De hecho, define el momento actual del toreo con una idea clara: “El toreo está resurgiendo. Estamos en una etapa importante y hay que cuidarla entre todos”.

La entrevista se cierra con una reflexión que mezcla preocupación y deseo: “Estoy preocupado por Zaragoza, no por mí. Ojalá se rectifique y se haga un pliego adecuado. Me gustaría ver cinco o seis empresas compitiendo por la plaza. Eso significaría que Zaragoza está donde debe estar”.

En esa misma conversación, más allá del análisis sobre la situación de Zaragoza, Rafael García Garrido también abordó el momento actual de sus otras dos grandes plazas: Valencia y Madrid. Dos termómetros clave para medir la salud del toreo en este inicio de temporada.

VALENCIA: UNA FERIA DE FALLAS AL ALZA

El empresario realiza un balance claramente positivo de la reciente Feria de Fallas de Valencia, tanto en lo artístico como en la respuesta del público. La empresa ha apostado por una feria “de escalón”, en la que han tenido cabida nombres emergentes junto a las figuras, y donde el desarrollo del ciclo ha acompañado.

“El balance es muy bueno. Ha sido una feria en la que han pasado muchas cosas, han salido toreros nuevos y ha habido argumentos para ilusionarse”, explica.

Uno de los datos más significativos es la asistencia: cerca de 100.000 espectadores han pasado por la plaza, una cifra que refuerza la tendencia creciente de público. Más allá del tirón de figuras como Andrés Roca Rey, García Garrido pone el foco en la construcción de carteles que permitan el crecimiento de nuevos nombres, como ocurrió con Samuel Navalón.

“Ese tipo de combinaciones son fundamentales. El público acude por una figura, pero descubre a otros toreros que pueden marcar el futuro”, señala.

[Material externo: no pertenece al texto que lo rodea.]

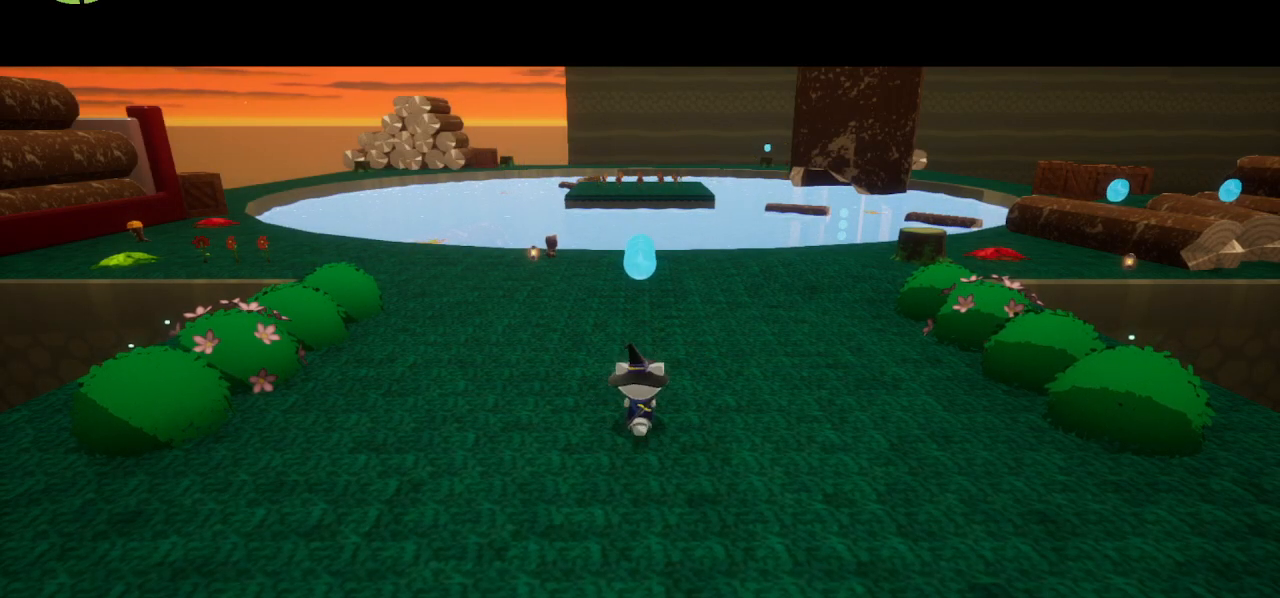
{"buttons": ["R2", "DPAD_DOWN", "DPAD_RIGHT"], "left_stick": "center", "right_stick": "center", "events": [[300, "R2", "down"]]}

También destaca el nivel ganadero del ciclo, un aspecto especialmente delicado en una feria tan temprana del calendario. A pesar de las dificultades derivadas de las lluvias invernales, la presentación y el juego del ganado han estado, en líneas generales, a la altura de una plaza de primera.

MADRID: CRECIMIENTO SOSTENIDO Y UNA BASE SÓLIDA

En cuanto a la Plaza de Toros de Las Ventas, el empresario subraya el crecimiento progresivo que está experimentando la plaza en los últimos años. Más allá de la consolidación de San Isidro, donde los datos de abono continúan batiendo récords, García Garrido pone en valor el aumento de público en festejos fuera de feria.

El reciente inicio de temporada en Madrid, pese a las bajas temperaturas y la coincidencia con un gran evento deportivo en la ciudad, registró una entrada significativa, superando los 14.000 espectadores.

“Eso demuestra que el trabajo que se está haciendo está dando sus frutos. No solo en San Isidro, sino en toda la temporada”, afirma.

Especial relevancia tiene el crecimiento del número de abonados, que ha pasado de unos 11.000 a cerca de 19.000 en los últimos años, así como la irrupción de un público joven que está renovando el perfil del aficionado.

“Después de la pandemia hubo una explosión de juventud en Madrid. Y lo más importante es que ese público joven cada vez sabe más, cada vez es más exigente y está más comprometido con el espectáculo”.

De cara a la próxima Feria de San Isidro, el empresario se muestra ambicioso: prevé entre 15 y 18 llenos de “no hay billetes” y una feria que volverá a situar a Madrid como el gran eje del toreo mundial.

UN MODELO DE GESTIÓN BASADO EN LA REGULARIDAD

Tanto en Valencia como en Madrid, el mensaje de García Garrido es claro: el crecimiento del toreo pasa por la regularidad, la planificación y la capacidad de generar interés más allá de los nombres consolidados.

Un modelo que, en contraposición con lo ocurrido en Zaragoza, refuerza su idea de que las plazas de primera deben construirse desde la coherencia empresarial y la libertad de programación.

“Cuando hay un proyecto sólido, el público responde. Y cuando el público responde, todo lo demás empieza a funcionar”, concluye.